(Listed records)

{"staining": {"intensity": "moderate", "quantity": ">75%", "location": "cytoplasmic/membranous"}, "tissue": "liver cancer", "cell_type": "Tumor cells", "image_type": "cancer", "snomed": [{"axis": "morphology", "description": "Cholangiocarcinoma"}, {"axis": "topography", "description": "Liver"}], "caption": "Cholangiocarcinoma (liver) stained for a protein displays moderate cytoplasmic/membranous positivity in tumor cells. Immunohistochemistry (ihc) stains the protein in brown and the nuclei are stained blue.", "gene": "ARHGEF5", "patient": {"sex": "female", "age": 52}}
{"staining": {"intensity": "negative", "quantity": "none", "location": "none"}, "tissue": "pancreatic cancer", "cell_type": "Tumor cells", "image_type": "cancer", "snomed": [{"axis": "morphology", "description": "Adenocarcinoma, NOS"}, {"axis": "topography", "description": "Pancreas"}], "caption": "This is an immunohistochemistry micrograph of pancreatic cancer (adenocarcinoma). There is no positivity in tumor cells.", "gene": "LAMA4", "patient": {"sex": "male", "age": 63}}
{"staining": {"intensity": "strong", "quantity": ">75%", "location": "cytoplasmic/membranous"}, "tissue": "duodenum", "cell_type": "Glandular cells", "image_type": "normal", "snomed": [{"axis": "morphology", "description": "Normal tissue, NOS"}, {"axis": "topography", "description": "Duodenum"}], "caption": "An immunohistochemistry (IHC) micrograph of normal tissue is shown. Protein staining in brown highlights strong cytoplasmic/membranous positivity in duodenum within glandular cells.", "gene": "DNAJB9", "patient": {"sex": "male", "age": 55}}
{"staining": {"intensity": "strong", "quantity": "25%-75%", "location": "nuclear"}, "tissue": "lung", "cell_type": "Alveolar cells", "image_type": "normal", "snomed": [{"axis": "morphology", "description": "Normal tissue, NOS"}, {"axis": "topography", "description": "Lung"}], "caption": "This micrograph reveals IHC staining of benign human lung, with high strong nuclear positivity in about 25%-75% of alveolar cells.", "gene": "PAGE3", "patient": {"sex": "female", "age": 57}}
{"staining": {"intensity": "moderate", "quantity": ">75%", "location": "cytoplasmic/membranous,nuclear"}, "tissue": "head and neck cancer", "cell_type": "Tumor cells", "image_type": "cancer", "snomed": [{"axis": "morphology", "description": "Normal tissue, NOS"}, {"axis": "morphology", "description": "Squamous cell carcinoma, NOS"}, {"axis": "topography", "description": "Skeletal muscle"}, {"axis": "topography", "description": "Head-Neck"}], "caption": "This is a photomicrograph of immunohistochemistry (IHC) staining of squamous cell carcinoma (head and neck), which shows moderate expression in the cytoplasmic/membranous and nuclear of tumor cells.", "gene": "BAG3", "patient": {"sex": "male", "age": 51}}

(End Listed records)

→ What you are asked to do: Considering only lines that contain the word "tumor", say how many there are in the data, with no other text.

→ Exercise output: 3